Returning to records of George Perkin, the builder and father of Sir William, we can see that by 1861 George and two of his daughters were visiting Hastings in Surrey on census night. His occupation is of interest to us as he is no longer recorded as a builder, or even a carpenter as he is now a principal of a chemical works. This points to him providing the capital that his son required to commercially exploit the discovery of the aniline dye. William Snr was joined by his older brother, Thomas, in the new business and so by the 1871 census we find that Thomas, who had been a carpenter at the time of the 1851 population count, was now enumerated as a chemical manufacturer employing 80 men.
By using the poll books collection on TheGenealogist, we can also find William and Thomas Perkin as persons entitled to vote in the City of London as liverymen of the Worshipful Company of Leathersellers. Their membership of this livery company was as a result of their grandfather, Thomas Perkin, having been a leather worker who had come down to London from Yorkshire. Today the Leathersellers Company website explains that at their headquarters ‘the stair carpet is coloured mauve. This, together with purple walls on the floor below, acts as a reminder that one of the most famous Masters of the Company was Sir William Perkin’.
A search of the occupational records on TheGenealogist includes apprenticeship records taken from the Board of Stamps: Apprenticeship Books at The National Archives (series IR 1). We are able to find a Thomas Perkin apprenticed to Isaac Robert, citizen and leatherseller of London, indentured in 1772 for seven years, with the duty paid on 2 April 1773.

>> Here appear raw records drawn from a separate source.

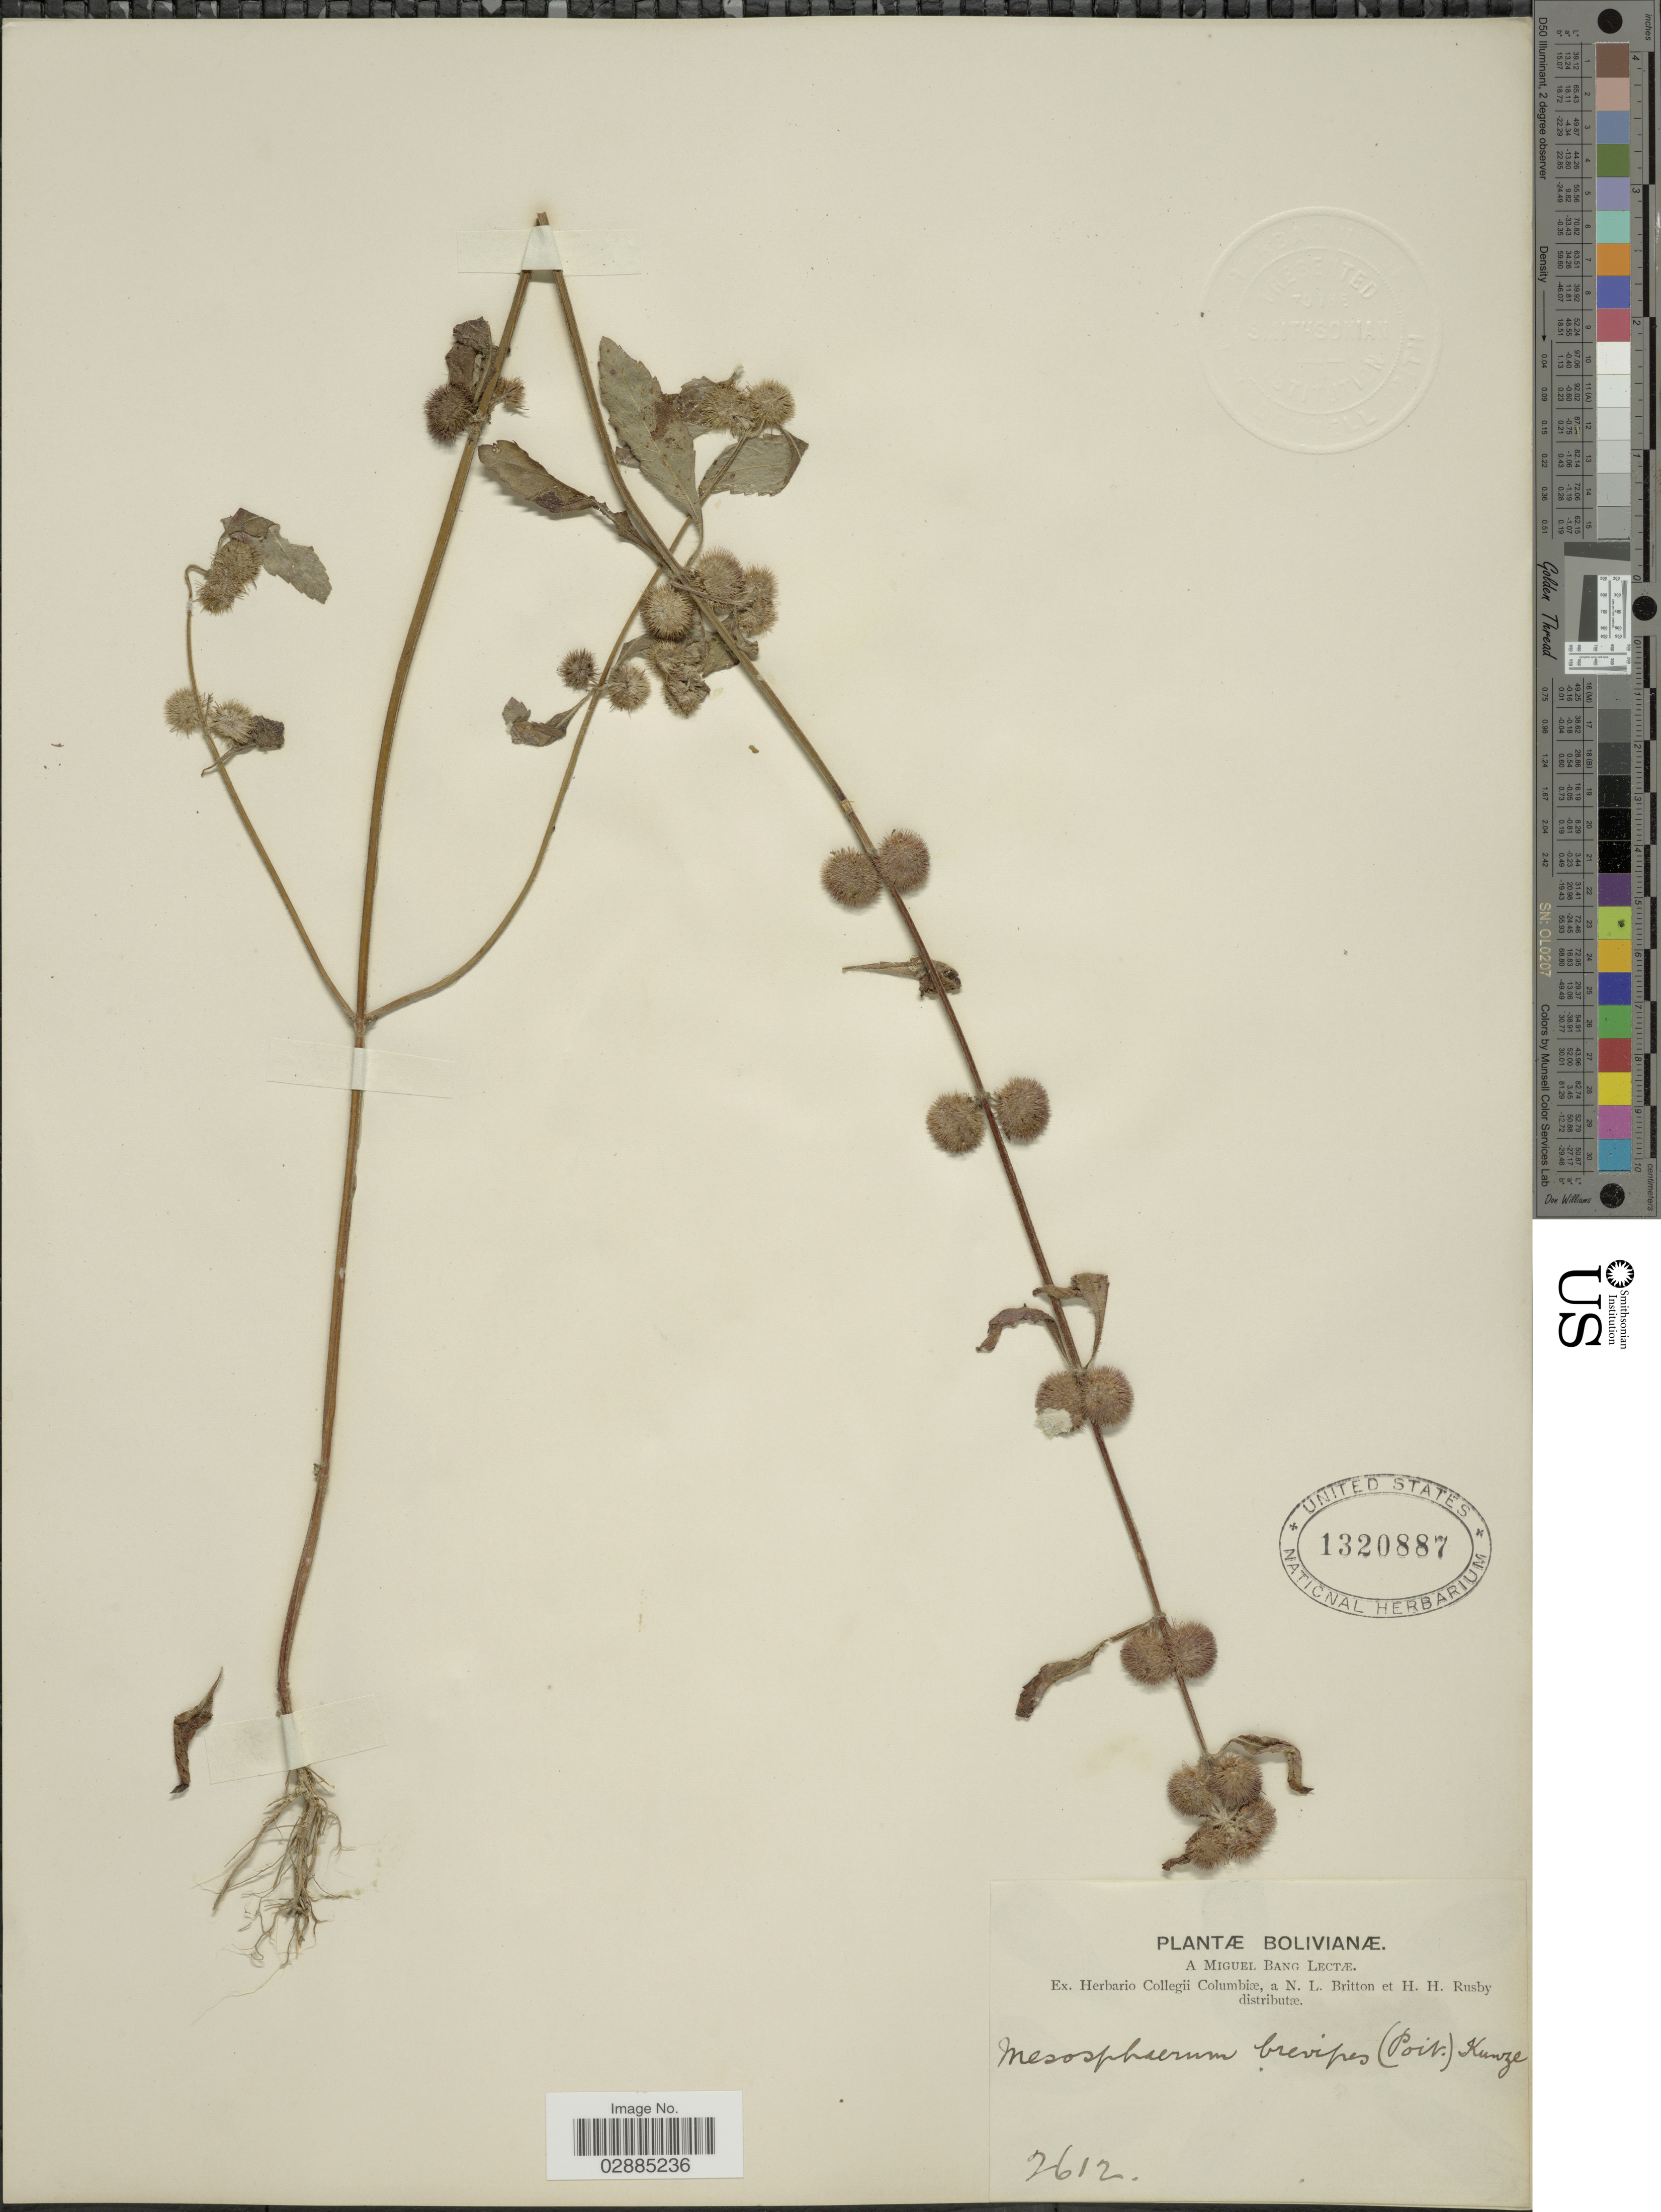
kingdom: Plantae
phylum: Tracheophyta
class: Magnoliopsida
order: Lamiales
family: Lamiaceae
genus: Hyptis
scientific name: Hyptis brevipes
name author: Poit.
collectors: M. Bang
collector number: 2612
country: Bolivia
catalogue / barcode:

From a Yorkshireman, seeking his fortune in London as an apprentice leatherworker, to his son establishing a prosperous carpentry/builders business in the East End this is a story of a family that sought out opportunity when it presented itself. The Perkins then moved into new pastures when one of their number, while still a teenaged student, recognised the potential of the byproduct of his failed coal-tar experiment and the Perkin family entered into the chemical dyeing industry. From this base the next generation rose up through the academic world by becoming professors of chemistry. Professors William Perkin and Arthur Perkin also followed their father, Sir William, to be awarded Fellowships of the Royal Society (FRS), an honour given only to those who had made a substantial contribution to the improvement of natural knowledge. By using the records on TheGenealogist we have been able to trace a family as over the generations they climbed up through society.